_COLLECTED DATA_.

○ ○ ○ ○ ○ ○ ○

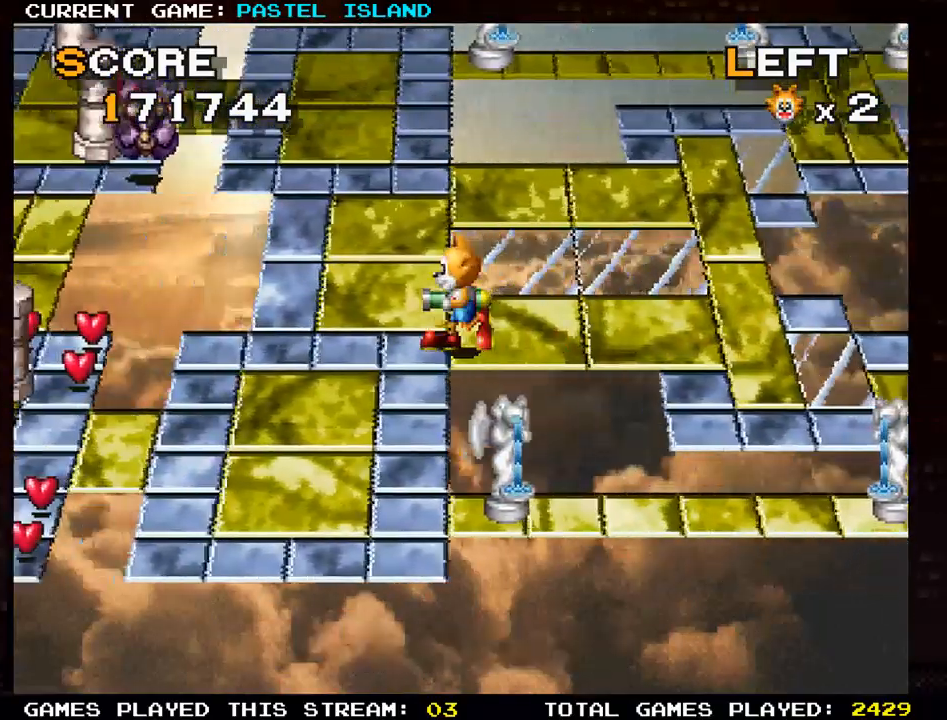
{"buttons": [], "left_stick": "left", "events": [[67, "left_stick", "down"], [400, "left_stick", "left"]]}
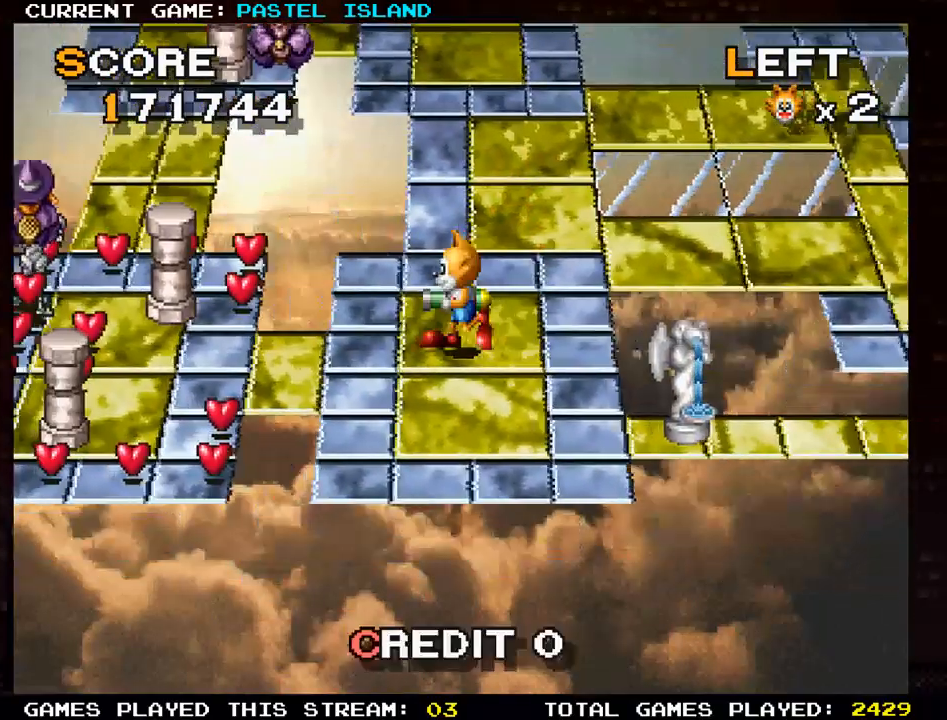
{"buttons": [], "left_stick": "down", "events": [[283, "left_stick", "down"]]}
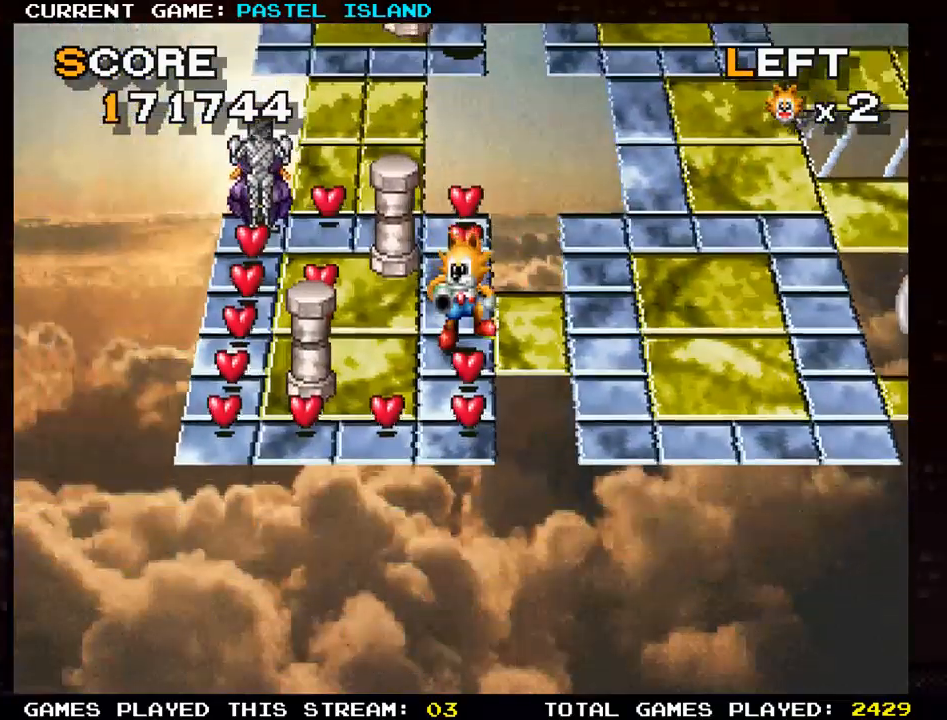
{"buttons": [], "left_stick": "left", "events": [[233, "left_stick", "left"]]}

○ ○ ○ ○ ○ ○ ○

_WORK TO BE COMPLETED_. Write out each line above that contains the word "down".

_PROBLEM SOLUTION_.
{"buttons": [], "left_stick": "left", "events": [[67, "left_stick", "down"], [400, "left_stick", "left"]]}
{"buttons": [], "left_stick": "down", "events": [[283, "left_stick", "down"]]}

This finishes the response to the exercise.